Что следует делать в такой ситуации? Разыскивать партизан, однозначно: идти к подпольщикам, то есть – андерграундерам. К тому же это не какие-то убогие, вонючие и жуткие катакомбы-трущобы, типа бараки из кинофильма «Мой друг Иван Лапшин», а вполне уютные московские «салоны» с чаем, тортом и заповедником непуганых научно-технических девиц, очень даже «отзывающихся на разговоры о Ферапонтовом монастыре» (по выражению из тогдашнего скетча), а еще пуще – до пылкого румянца – на звукосочетание «французский поцелуй». А если одновременно? Вот и рецепт…

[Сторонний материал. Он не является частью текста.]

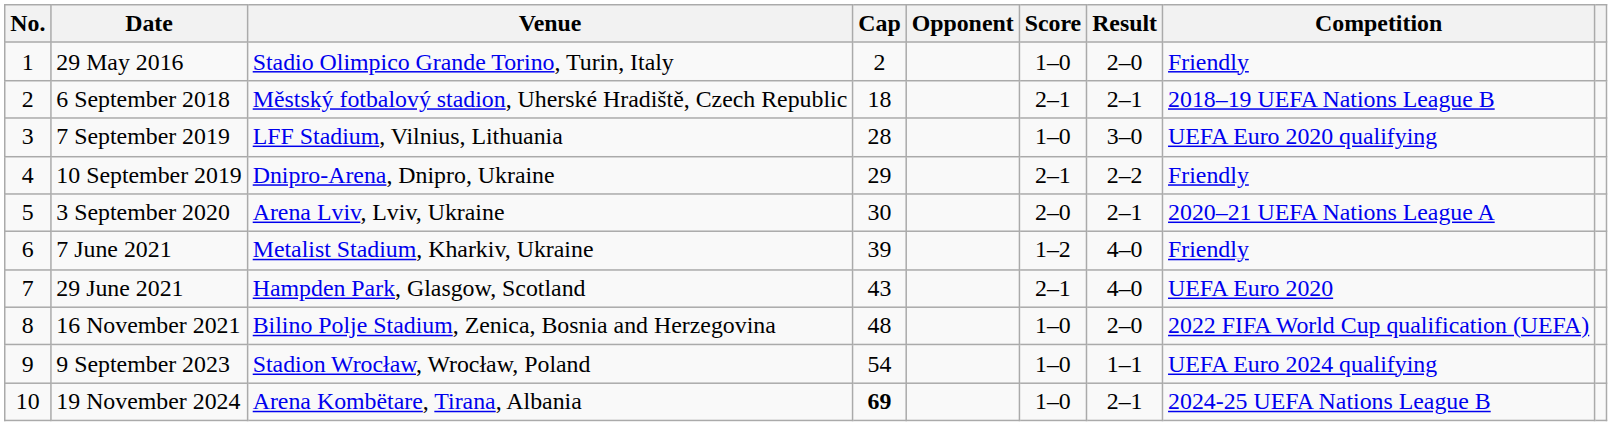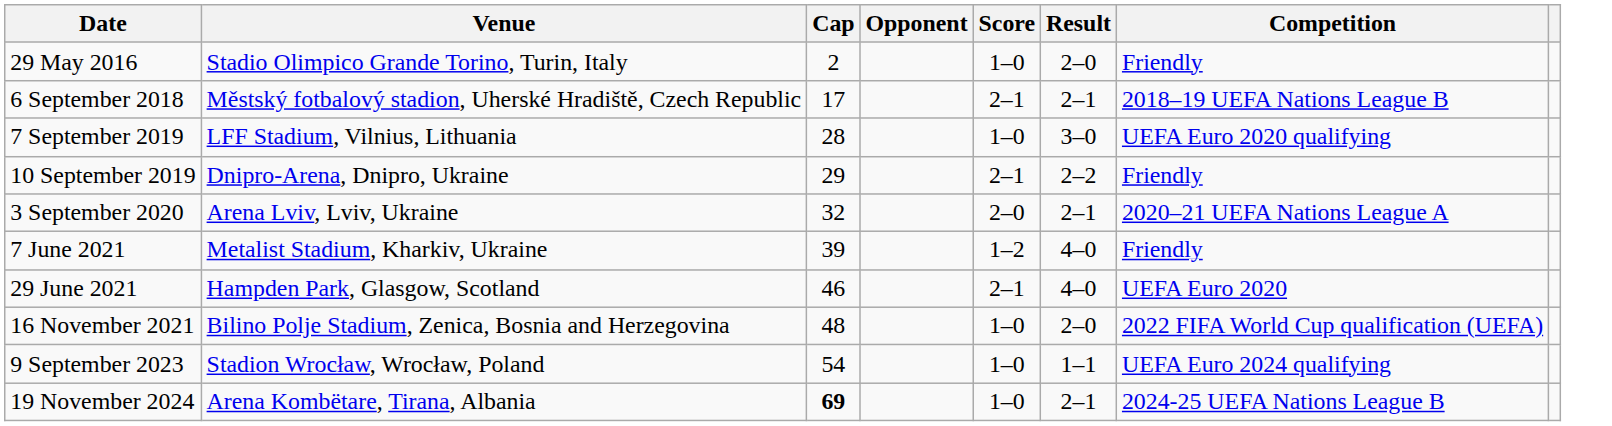- column: No. | 1 | 2 | 3 | 4 | 5 | 6 | 7 | 8 | 9 | 10
6 September 2018 | Cap: 18 -> 17
3 September 2020 | Cap: 30 -> 32
29 June 2021 | Cap: 43 -> 46
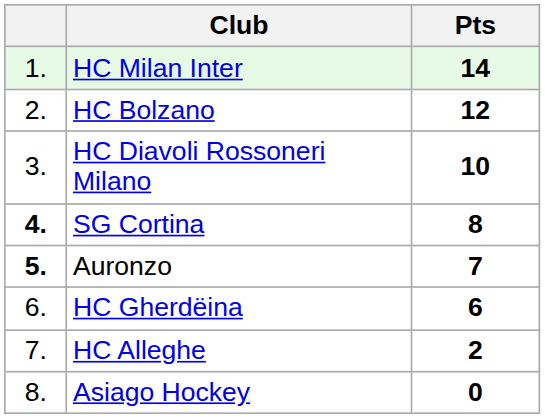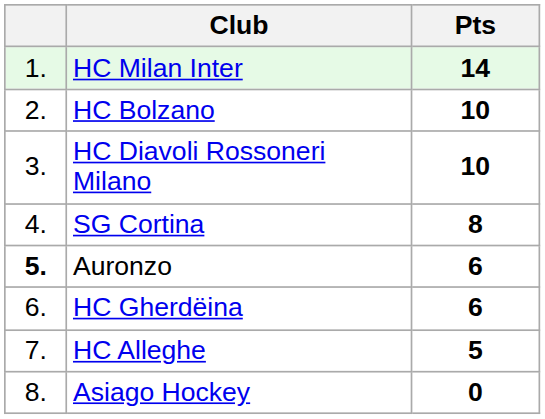HC Bolzano | Pts: 12 -> 10
SG Cortina | column 1: bold -> normal
Auronzo | Pts: 7 -> 6
HC Alleghe | Pts: 2 -> 5
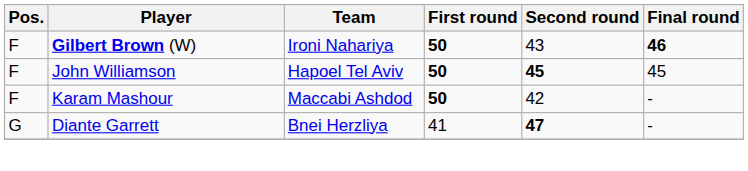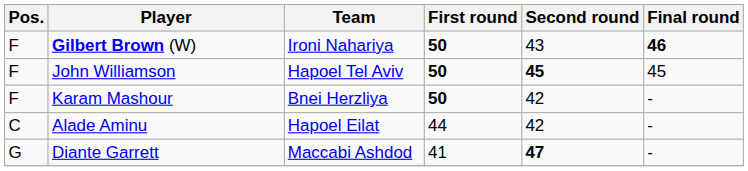Karam Mashour | Team: Maccabi Ashdod -> Bnei Herzliya
+ row: C | Alade Aminu | Hapoel Eilat | 44 | 42 | -
Diante Garrett | Team: Bnei Herzliya -> Maccabi Ashdod
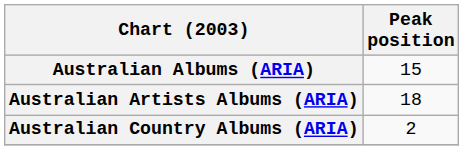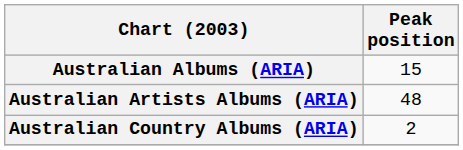Australian Artists Albums (ARIA) | Peak position: 18 -> 48
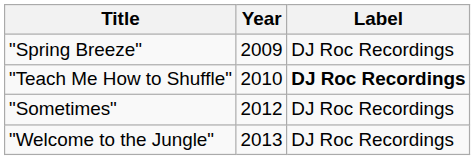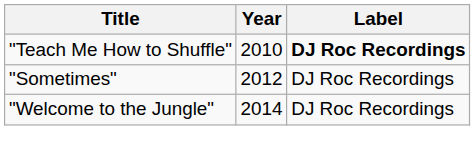- row: "Spring Breeze" | 2009 | DJ Roc Recordings
"Welcome to the Jungle" | Year: 2013 -> 2014
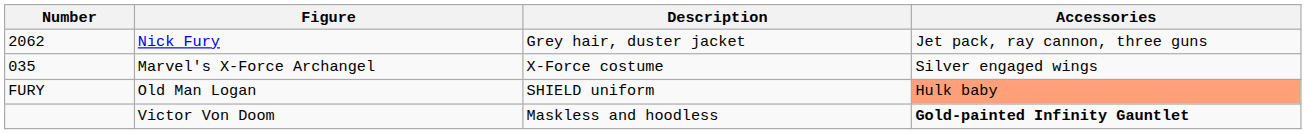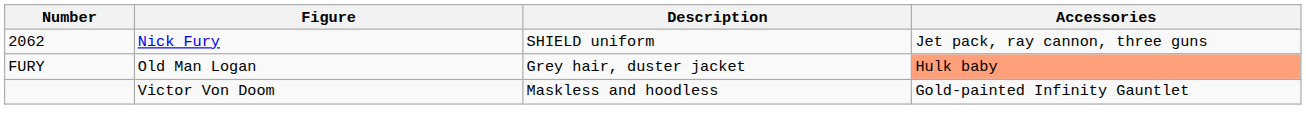Nick Fury | Description: Grey hair, duster jacket -> SHIELD uniform
- row: 035 | Marvel's X-Force Archangel | X-Force costume | Silver engaged wings
Old Man Logan | Description: SHIELD uniform -> Grey hair, duster jacket
Victor Von Doom | Accessories: bold -> normal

Опасности в том, чтобы подвизаться на этих «кухнях», на самом деле гостиных, – в смысле КГБ, МВД и т. п. и т. д. – не было, если не претендовать на публичное пространство – библиотеки и клубы. Да и то, если нет прямых политических высказываний, то «полетит», будет уволен библиотекарь или клубный организатор, а выступавшего это никак не коснется…

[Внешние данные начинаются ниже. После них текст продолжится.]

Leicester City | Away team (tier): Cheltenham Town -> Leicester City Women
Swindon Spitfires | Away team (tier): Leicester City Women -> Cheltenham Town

После одного из приговских вечеров, зимой 1986-го года, в зале окраинного клуба железнодорожников где-то за Коптевом, стало известно, что организатора – библиотекаря этого клуба – сразу же вызвали на беседу с сотрудниками КГБ здесь же, в кабинете директора. Как-то никто не подумал – настолько мы жили в разных измерениях с официальным СССР, – что именно в эти дни проходил XXVII съезд КПСС… Топтуны наружного наблюдения проявляли повышенную бдительность, и «Штирлиц насторожился»: они заметили некую массу людей, целенаправленно переполнявших трамваи, идущие в Коптево от метро «Войковская»… Несколько человек, я в том числе, ехали после приговского выступления в метро в сторону центра, и Д.А. отметил: «Пятая жертва, кого увольняют после моего вечера…» Сказано это было с невозмутимостью того же тона, как когда в «мужской компании» опытный мачо, закуривая, упоминает очередной номер в своем донжуанском списке.
Мой список исчерпывался, кажется, только одним старым приятелем. В дневнике 1987 года обнаружились записи: «12 января. Вечер в Клубе на Таганской у К-ва. Первым читал Коля (Байтов) – новые стихи, “Прогулку с фитилями”. За ним я, где-то около получаса. Перед постскриптумом “Птицы Климакс” некто в полной тишине зашербуршился, застучал по часам (потом оказался директором клуба). К-в сказал: да-да, мы кончаем. Потом были Летов с Цукерманом (первый раз в этом составе, 4 маленьких пьески, все – минут на десять), потом какой-то мим из к-вских студийцев, два чувака из бывшей группы “Метро” – непрофессионально, но с тинейджеровским драйвецом (в основном, субъективным)… Публики – человек 70–80, по типажам – тусовка вполне “бонтонная”. Мое чтение вызвало несколько раз аплодисменты (соц-арт – “Доска объявлений” и после “Краткий словарь”). Я стремался непристойных пассажей – но прочел. Любопытное ощущение себя в центре тусовки (в кулуарах) – взгляды, облако выделенности из публики… 10-минутная беседа с Летовым». И от 13-го января, на следующий день: «Звонок К-вской мамы: “Я умираю”. После нашего вечера К-ва и Иру Ф-ву выгоняют с работы, в основном из-за моего чтения: “Во-первых, пидораст; во-вторых, диссидент; в-третьих, сексуальный маньяк…” В публике оказались, кроме директора клуба, еще и председатель месткома, и секретарь парткома этого завода… Один из них вынужден был даже принять валидол… Полный успех! Провел весь вечер у К-ва; в конце концов все завершилось поцелуем с мамой и разговорами с К-вым о следующем, через полторы недели, вечере в Курчатовском ДК, куда его пригласили провести “такое же” – как раз после нашего, столь скандального».